Please set down every line of the records below exactly, without the pictures.

▼▼▼

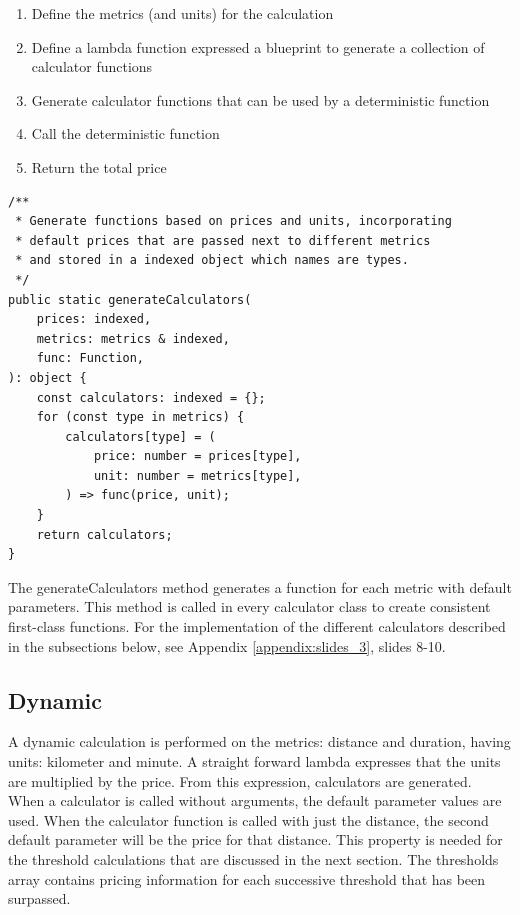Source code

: \begin{enumerate}
	\item Define the metrics (and units) for the calculation
	\item Define a lambda function expressed a blueprint to generate a collection of calculator functions
	\item Generate calculator functions that can be used by a deterministic function
	\item Call the deterministic function
	\item Return the total price
\end{enumerate}

\begin{center}
\noindent\begin{minipage}{.85\textwidth}
\begin{lstlisting}[caption={Calculator generator.}, label={lst:calculator-generator}]
/**
 * Generate functions based on prices and units, incorporating
 * default prices that are passed next to different metrics
 * and stored in a indexed object which names are types.
 */
public static generateCalculators(
	prices: indexed,
	metrics: metrics & indexed,
	func: Function,
): object {
	const calculators: indexed = {};
	for (const type in metrics) {
		calculators[type] = (
			price: number = prices[type],
			unit: number = metrics[type],
		) => func(price, unit);
	}
	return calculators;
}
\end{lstlisting}
\end{minipage}
\end{center}

The generateCalculators method generates a function for each metric with default parameters. This method is called in every calculator class to create consistent first-class functions. For the implementation of the different calculators described in the subsections below, see Appendix \ref{appendix:slides_3}, slides 8-10.

\subsection{Dynamic}
A dynamic calculation is performed on the metrics: distance and duration, having units: kilometer and minute. A straight forward lambda expresses that the units are multiplied by the price. From this expression, calculators are generated. When a calculator is called without arguments, the default parameter values are used. When the calculator function is called with just the distance, the second default parameter will be the price for that distance. This property is needed for the threshold calculations that are discussed in the next section. The thresholds array contains pricing information for each successive threshold that has been surpassed.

▲▲▲

▶ [Response to this exercise]:
Source code

: \begin{enumerate}
	\item Define the metrics (and units) for the calculation
	\item Define a lambda function expressed a blueprint to generate a collection of calculator functions
	\item Generate calculator functions that can be used by a deterministic function
	\item Call the deterministic function
	\item Return the total price
\end{enumerate}

\begin{center}
\noindent\begin{minipage}{.85\textwidth}
\begin{lstlisting}[caption={Calculator generator.}, label={lst:calculator-generator}]
/**
 * Generate functions based on prices and units, incorporating
 * default prices that are passed next to different metrics
 * and stored in a indexed object which names are types.
 */
public static generateCalculators(
	prices: indexed,
	metrics: metrics & indexed,
	func: Function,
): object {
	const calculators: indexed = {};
	for (const type in metrics) {
		calculators[type] = (
			price: number = prices[type],
			unit: number = metrics[type],
		) => func(price, unit);
	}
	return calculators;
}
\end{lstlisting}
\end{minipage}
\end{center}

The generateCalculators method generates a function for each metric with default parameters. This method is called in every calculator class to create consistent first-class functions. For the implementation of the different calculators described in the subsections below, see Appendix \ref{appendix:slides_3}, slides 8-10.

\subsection{Dynamic}
A dynamic calculation is performed on the metrics: distance and duration, having units: kilometer and minute. A straight forward lambda expresses that the units are multiplied by the price. From this expression, calculators are generated. When a calculator is called without arguments, the default parameter values are used. When the calculator function is called with just the distance, the second default parameter will be the price for that distance. This property is needed for the threshold calculations that are discussed in the next section. The thresholds array contains pricing information for each successive threshold that has been surpassed.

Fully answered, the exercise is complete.